Title: Ka-boom! [Falcon Heavy launch, live] Source:
YouBoob URL Source:https://www.youtube.com/watch?v=wbSwFU6tY1c Published:Feb 6, 2018 Author:some African named Elon Post Date:2018-02-06 15:26:35 by Tooconservative Keywords:None Views:520 Comments:4
Weather at the launch site is fine today, with mostly sunny skies and light winds. The official forecast calls for an 80 percent chance of favorable weather conditions at the time the launch window opens at 1:30pm ET. (UPDATE: The opening of the window has been delayed until 2:20pm ET due to upper-level wind concerns. The launch window closes at 4pm ET.)
Poster Comment:
Launch will be at 3:45pm EST, about 20 minutes from now.
The payload is Musk's own cherry black Tesla roadster. He's trying to send it in a long orbit to Mars for the next few million years.

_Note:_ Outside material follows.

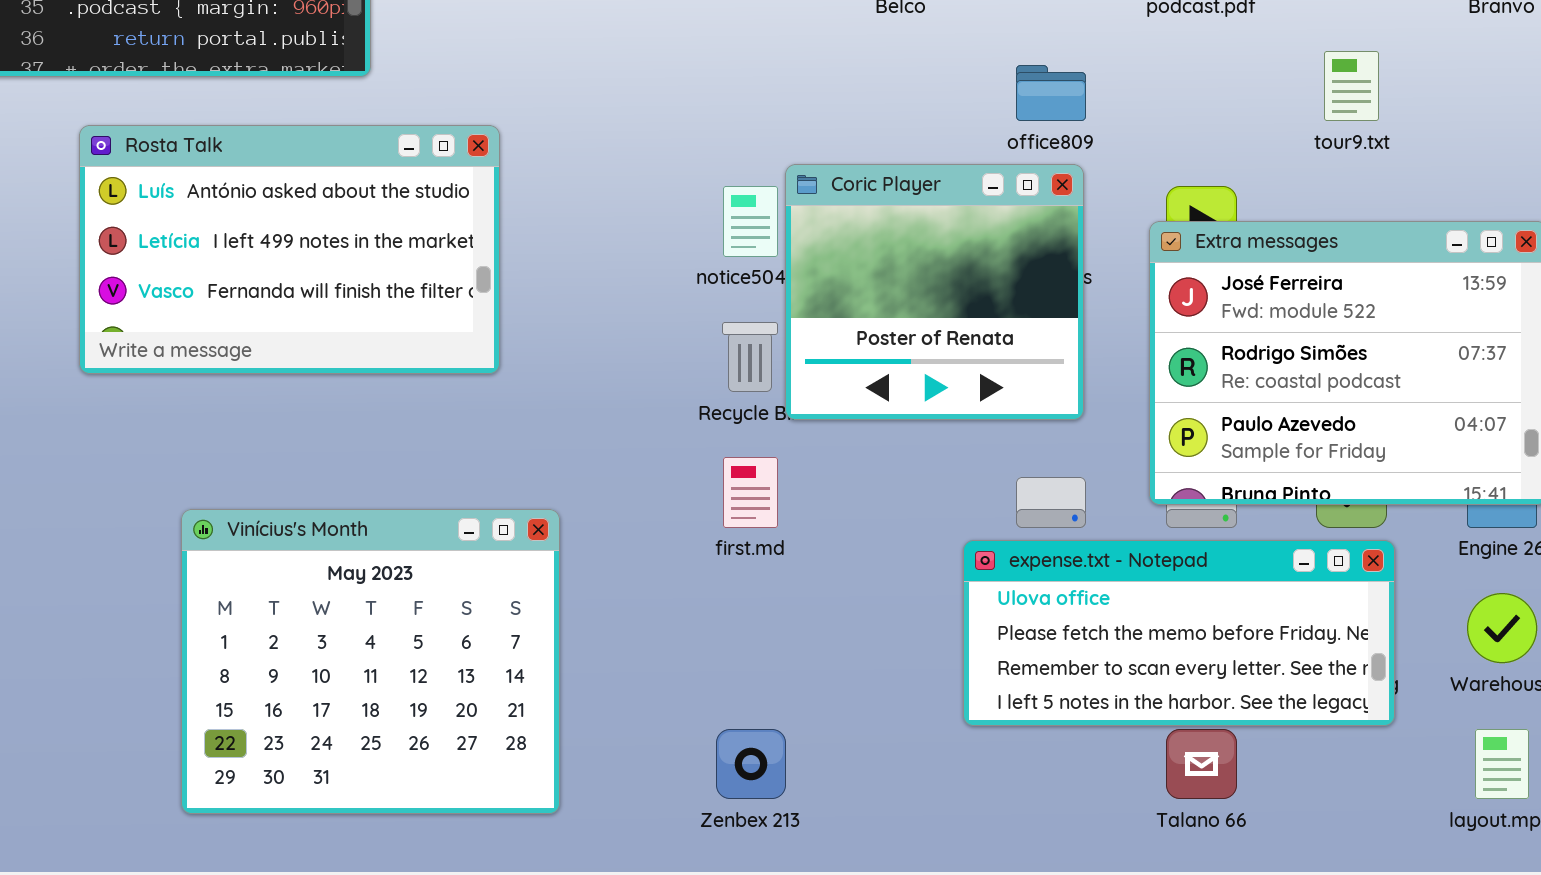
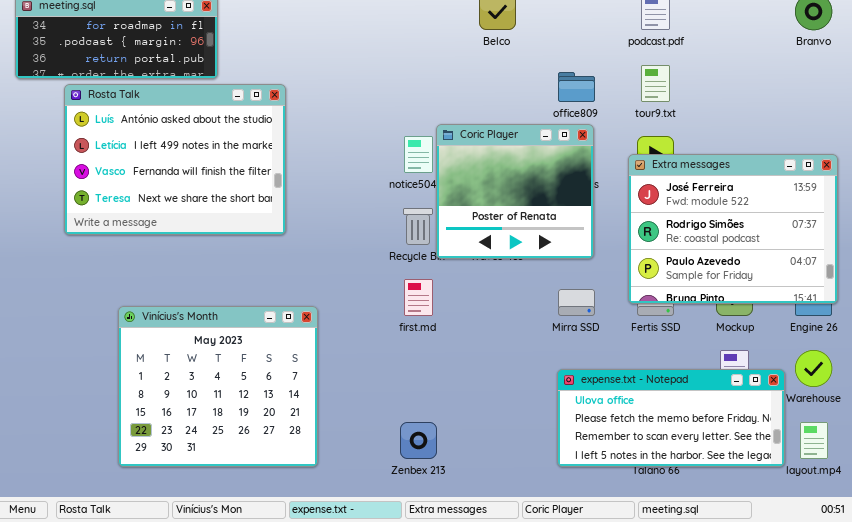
tour9.txt: [1324,51,1379,121] -> [641,65,670,102], moved
Rosta Talk: [79,125,500,374] -> [64,84,286,235], resized
expense.txt - Notepad: [963,540,1395,726] -> [557,369,785,467], moved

After the launch, presuming the rocket makes it into orbit, SpaceX will attempt to land the two side boosters at Landing Zone One. These landings should occur nearly simultaneously, at 7 minutes, 58 seconds after launch. The central core of the rocket will stay attached to the payload for a bit longer and then separate as well. If all goes well it will land on the "Of Course I Still Love You" drone ship at 8:19 into the flight.
This will not be a launch to miss. While certainly a scrub is possible—much could derail the fueling process that will begin about 90 minutes before launch—a rocket this powerful has not launched from Earth since the final space shuttle flight in 2011.
After the Falcon Heavy booster lifts off, the second stage will take over at 3 minutes and 15 seconds. It will burn again at 28 minutes and 52 seconds, which should place the second stage and its Tesla payload on a six-hour coast to a much higher orbit. After that time, if all goes well, the second stage will fire for a third time to send the Tesla on a precessing Earth-Mars elliptical orbit around the Sun. Musk said the vehicle should get as far as 380 million to 450 million km from Earth, depending on how the third burn goes.